Closed windows, dusty corners, disorganized files, a blanket thrown on the sofa, and stainless-steel pneumatic food delivery cans scattered all over the place ...
Mesmer Jr.: When was the last time you went outside?
37: Uhm, that's strange. I can only provide an approximate value. Nothing precise.
Mesmer Jr.: I thought as much. Listen, maybe you could go out with your frie—
Mesmer Jr.: ...
Mesmer Jr. holds back the second half of her sentence. She knows something of the girl's background; she left her home and came to the computing center alone to carry out her research.
With everyone from Team Timekeeper preoccupied with other tasks, 37 most likely doesn't have any friends to "go out with."
37: Perhaps I could?
Mesmer Jr.: Perhaps you could go out for a walk or something.
Her professional ethics demand that she offer this non-committal, all-purpose suggestion.
37: A walk?
The girl thinks for a moment, then nods.
37: You make a good point.

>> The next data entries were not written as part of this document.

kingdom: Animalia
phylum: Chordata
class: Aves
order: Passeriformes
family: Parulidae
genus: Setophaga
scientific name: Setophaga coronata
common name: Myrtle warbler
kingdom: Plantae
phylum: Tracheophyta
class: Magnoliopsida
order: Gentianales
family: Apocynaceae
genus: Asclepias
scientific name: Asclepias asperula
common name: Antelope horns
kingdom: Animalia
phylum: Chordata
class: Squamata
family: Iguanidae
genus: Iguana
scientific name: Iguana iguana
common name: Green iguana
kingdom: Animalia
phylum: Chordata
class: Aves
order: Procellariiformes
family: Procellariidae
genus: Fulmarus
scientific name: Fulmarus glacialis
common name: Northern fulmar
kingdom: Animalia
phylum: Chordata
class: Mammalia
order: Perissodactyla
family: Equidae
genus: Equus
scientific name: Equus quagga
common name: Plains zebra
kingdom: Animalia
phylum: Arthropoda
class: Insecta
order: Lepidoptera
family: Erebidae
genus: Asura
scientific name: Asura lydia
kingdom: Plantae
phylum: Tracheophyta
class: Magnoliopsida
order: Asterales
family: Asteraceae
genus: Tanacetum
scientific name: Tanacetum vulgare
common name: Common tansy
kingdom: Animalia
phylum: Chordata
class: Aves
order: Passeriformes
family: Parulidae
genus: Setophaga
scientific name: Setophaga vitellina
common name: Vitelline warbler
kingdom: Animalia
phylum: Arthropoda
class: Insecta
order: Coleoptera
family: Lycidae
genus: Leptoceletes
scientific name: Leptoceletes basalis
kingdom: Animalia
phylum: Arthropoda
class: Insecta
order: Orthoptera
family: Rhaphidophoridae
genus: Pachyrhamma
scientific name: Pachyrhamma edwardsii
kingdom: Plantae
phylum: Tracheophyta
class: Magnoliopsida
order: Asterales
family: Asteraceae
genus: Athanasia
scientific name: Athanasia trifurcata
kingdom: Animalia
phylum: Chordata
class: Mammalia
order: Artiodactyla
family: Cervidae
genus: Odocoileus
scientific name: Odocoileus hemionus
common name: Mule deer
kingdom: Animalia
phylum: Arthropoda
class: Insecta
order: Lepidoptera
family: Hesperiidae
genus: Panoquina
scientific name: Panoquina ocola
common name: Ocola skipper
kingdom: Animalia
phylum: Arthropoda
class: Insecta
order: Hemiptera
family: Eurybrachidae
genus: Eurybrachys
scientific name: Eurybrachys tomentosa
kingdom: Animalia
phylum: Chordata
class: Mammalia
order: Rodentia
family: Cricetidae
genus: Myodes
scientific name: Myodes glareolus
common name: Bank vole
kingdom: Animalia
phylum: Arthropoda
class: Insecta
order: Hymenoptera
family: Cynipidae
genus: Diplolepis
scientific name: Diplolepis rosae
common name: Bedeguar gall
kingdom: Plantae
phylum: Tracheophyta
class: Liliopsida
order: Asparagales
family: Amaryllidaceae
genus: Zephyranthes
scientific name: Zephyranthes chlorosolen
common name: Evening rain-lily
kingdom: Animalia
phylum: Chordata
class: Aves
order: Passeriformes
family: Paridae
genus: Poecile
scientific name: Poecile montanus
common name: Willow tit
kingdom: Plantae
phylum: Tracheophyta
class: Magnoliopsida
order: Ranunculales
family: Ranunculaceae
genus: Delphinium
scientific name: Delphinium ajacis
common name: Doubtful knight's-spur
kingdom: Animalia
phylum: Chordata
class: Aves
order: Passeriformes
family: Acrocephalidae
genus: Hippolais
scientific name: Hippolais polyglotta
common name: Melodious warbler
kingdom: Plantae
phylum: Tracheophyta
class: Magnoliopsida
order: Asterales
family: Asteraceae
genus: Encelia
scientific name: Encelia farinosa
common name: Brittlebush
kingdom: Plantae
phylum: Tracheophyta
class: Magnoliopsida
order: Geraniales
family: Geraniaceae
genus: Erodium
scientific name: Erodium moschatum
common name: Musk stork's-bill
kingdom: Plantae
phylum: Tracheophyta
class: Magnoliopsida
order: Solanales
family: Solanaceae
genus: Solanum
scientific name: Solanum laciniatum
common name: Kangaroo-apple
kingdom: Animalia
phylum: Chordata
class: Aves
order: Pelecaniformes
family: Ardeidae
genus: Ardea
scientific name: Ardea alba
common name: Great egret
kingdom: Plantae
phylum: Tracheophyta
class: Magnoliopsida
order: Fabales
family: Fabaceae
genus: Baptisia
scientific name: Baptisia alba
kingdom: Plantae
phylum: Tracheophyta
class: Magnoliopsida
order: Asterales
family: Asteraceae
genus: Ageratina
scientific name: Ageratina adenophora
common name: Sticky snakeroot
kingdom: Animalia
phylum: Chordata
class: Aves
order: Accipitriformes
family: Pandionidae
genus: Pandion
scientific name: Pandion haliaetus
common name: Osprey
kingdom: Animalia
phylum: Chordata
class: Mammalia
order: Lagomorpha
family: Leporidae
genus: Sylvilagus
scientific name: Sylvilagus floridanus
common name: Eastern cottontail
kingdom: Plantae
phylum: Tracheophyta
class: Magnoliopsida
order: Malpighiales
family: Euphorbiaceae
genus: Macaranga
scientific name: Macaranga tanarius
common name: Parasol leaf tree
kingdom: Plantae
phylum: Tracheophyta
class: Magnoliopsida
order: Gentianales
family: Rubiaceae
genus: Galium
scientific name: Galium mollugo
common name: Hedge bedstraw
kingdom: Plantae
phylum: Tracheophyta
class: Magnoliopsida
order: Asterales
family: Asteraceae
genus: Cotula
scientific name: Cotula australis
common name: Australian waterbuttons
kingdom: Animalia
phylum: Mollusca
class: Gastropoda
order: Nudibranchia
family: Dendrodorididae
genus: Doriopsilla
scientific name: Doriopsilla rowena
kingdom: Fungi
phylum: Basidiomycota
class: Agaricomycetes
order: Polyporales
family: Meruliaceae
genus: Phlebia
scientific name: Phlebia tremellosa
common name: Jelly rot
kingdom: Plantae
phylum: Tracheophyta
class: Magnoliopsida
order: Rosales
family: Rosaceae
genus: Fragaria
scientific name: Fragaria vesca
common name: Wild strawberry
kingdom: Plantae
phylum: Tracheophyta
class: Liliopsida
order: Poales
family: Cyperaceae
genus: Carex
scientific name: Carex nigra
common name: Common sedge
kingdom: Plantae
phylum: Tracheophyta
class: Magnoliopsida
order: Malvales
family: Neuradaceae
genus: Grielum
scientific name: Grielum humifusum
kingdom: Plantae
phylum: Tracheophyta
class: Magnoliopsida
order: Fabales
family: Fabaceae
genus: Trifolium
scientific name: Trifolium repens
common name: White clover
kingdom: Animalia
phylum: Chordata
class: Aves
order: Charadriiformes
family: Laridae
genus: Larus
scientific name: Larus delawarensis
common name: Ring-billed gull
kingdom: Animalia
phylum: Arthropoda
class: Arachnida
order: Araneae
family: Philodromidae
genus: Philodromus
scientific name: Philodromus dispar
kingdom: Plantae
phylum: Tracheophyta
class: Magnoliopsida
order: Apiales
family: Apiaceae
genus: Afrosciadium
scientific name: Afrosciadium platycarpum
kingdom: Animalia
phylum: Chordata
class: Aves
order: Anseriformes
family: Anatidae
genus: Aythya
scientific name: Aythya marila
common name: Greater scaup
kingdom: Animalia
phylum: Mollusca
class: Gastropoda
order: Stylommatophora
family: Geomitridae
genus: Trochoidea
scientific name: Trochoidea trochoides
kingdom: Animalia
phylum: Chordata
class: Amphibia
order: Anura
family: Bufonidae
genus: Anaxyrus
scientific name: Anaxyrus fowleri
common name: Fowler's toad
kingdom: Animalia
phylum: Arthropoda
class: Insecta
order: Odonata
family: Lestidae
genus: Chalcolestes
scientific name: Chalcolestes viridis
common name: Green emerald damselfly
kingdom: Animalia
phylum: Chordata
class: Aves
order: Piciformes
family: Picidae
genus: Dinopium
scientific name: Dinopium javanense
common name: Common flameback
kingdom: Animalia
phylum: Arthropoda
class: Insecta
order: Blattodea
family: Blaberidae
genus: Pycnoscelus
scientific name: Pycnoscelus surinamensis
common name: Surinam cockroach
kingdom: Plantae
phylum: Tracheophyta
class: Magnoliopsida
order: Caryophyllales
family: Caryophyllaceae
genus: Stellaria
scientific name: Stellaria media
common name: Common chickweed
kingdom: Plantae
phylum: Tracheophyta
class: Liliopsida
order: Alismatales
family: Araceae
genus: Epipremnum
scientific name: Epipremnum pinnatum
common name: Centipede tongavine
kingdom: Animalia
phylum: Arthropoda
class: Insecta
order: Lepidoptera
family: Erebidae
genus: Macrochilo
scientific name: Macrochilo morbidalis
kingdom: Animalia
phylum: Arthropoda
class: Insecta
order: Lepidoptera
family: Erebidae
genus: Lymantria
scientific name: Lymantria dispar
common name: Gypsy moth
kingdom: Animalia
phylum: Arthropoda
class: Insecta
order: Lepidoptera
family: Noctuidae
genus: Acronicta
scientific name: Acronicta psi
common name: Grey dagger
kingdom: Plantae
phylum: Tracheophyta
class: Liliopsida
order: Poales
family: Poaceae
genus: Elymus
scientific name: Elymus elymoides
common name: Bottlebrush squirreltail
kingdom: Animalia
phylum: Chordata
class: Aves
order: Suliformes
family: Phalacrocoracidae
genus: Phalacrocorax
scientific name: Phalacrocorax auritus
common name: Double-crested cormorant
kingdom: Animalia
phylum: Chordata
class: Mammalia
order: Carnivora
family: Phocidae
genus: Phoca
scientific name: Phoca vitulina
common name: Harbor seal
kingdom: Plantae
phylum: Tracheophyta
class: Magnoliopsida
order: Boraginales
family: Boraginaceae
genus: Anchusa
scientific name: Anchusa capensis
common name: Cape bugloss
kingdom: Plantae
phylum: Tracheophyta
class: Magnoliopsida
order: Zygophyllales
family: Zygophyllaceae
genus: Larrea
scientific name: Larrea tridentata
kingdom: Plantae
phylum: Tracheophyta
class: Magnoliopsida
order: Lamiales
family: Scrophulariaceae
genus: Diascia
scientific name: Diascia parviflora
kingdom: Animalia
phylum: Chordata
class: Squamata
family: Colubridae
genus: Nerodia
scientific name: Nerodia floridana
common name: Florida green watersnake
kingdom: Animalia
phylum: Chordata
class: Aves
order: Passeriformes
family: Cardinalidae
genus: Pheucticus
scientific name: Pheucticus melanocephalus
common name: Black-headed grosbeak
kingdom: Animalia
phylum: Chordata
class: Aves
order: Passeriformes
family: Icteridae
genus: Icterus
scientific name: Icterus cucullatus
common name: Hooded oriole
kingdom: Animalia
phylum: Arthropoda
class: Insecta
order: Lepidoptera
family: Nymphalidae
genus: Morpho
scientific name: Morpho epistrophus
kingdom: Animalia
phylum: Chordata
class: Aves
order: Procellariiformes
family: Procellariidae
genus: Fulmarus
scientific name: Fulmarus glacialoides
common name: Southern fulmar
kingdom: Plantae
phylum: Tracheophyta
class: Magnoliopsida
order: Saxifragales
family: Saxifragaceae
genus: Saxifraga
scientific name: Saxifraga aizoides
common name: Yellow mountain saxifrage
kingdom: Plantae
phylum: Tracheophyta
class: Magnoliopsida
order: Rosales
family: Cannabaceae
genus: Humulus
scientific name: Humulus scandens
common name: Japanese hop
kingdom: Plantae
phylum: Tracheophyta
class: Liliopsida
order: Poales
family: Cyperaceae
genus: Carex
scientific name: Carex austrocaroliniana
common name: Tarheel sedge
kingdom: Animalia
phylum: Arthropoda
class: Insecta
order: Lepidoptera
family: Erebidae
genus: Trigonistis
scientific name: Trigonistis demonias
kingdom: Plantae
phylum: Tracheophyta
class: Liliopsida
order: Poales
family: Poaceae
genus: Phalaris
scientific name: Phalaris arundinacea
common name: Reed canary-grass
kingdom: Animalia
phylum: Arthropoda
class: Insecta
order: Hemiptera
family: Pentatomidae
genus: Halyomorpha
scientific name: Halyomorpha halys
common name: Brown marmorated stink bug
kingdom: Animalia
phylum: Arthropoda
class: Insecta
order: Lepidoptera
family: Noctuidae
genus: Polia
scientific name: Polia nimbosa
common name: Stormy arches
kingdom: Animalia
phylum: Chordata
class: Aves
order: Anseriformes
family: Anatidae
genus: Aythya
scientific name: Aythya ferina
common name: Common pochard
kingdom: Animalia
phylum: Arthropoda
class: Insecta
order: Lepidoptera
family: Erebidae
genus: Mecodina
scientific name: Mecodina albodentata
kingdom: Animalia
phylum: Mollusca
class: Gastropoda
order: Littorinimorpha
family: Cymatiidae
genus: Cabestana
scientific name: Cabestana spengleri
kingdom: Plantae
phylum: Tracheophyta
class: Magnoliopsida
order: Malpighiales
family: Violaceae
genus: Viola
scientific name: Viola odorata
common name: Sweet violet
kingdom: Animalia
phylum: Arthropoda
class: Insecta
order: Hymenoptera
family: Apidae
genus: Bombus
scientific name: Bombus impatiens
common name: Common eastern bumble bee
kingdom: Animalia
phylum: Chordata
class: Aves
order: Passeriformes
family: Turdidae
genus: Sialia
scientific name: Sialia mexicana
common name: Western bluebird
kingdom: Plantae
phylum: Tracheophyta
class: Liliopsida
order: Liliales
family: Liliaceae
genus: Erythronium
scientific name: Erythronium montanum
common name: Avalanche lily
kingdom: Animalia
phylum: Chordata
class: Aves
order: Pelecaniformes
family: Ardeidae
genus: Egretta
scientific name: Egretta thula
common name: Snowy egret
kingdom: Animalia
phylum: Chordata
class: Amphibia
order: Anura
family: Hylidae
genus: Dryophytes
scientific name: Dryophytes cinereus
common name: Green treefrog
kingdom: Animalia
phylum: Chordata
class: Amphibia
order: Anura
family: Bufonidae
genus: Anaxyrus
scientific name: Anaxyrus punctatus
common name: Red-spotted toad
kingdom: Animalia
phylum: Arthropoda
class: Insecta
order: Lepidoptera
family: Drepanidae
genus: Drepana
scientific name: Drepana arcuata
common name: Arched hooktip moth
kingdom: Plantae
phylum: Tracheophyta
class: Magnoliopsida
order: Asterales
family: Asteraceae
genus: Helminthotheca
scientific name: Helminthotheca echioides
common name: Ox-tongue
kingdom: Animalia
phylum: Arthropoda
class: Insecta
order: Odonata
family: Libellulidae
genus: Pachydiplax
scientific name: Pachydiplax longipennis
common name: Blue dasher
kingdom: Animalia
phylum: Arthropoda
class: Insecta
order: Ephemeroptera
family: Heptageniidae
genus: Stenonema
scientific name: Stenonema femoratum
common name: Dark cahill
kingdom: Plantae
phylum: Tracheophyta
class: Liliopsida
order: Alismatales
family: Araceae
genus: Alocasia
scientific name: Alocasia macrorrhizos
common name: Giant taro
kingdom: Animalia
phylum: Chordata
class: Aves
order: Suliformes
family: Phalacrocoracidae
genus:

A walk might help me to progress my research. It is a solid hypothesis, at least.
37: Previously, when we needed inspiration, we might take a walk on the beach or calculate the trajectory of seagulls while relaxing in the sun.
The suggestion is accepted, but the girl still appears hesitant.
37: Perhaps I shouldn't let such trivial worldly concerns hold me back, but I've discovered that there are no beaches nearby, and no seagulls either.
37: So that's why I'm not all that enthusiastic about going out for a walk.
Mesmer Jr.: ...
Some people are blind to their own emotions. They disregard their own feelings and immerse themselves in solving other people's problems.
This is true of one of her classmates and of the girl standing before her. Mesmer Jr. doesn't know much about 37, but she surmises the problem is not just an absence of sand and seagulls.
Her work was over. She shouldn't even be here anymore.
Mesmer Jr.: Maybe you could go somewhere else?
37: Do you have any suggestions?
Mesmer Jr.: Well, you could try ...
A blind spot emerges. Mesmer is not quite skilled at "relaxing" either.
But by luck, the mold still growing silently in the room happens to be quite an expert in the field.
X: Ladies, it appears you might require some advice. Would you like to hear my two cents?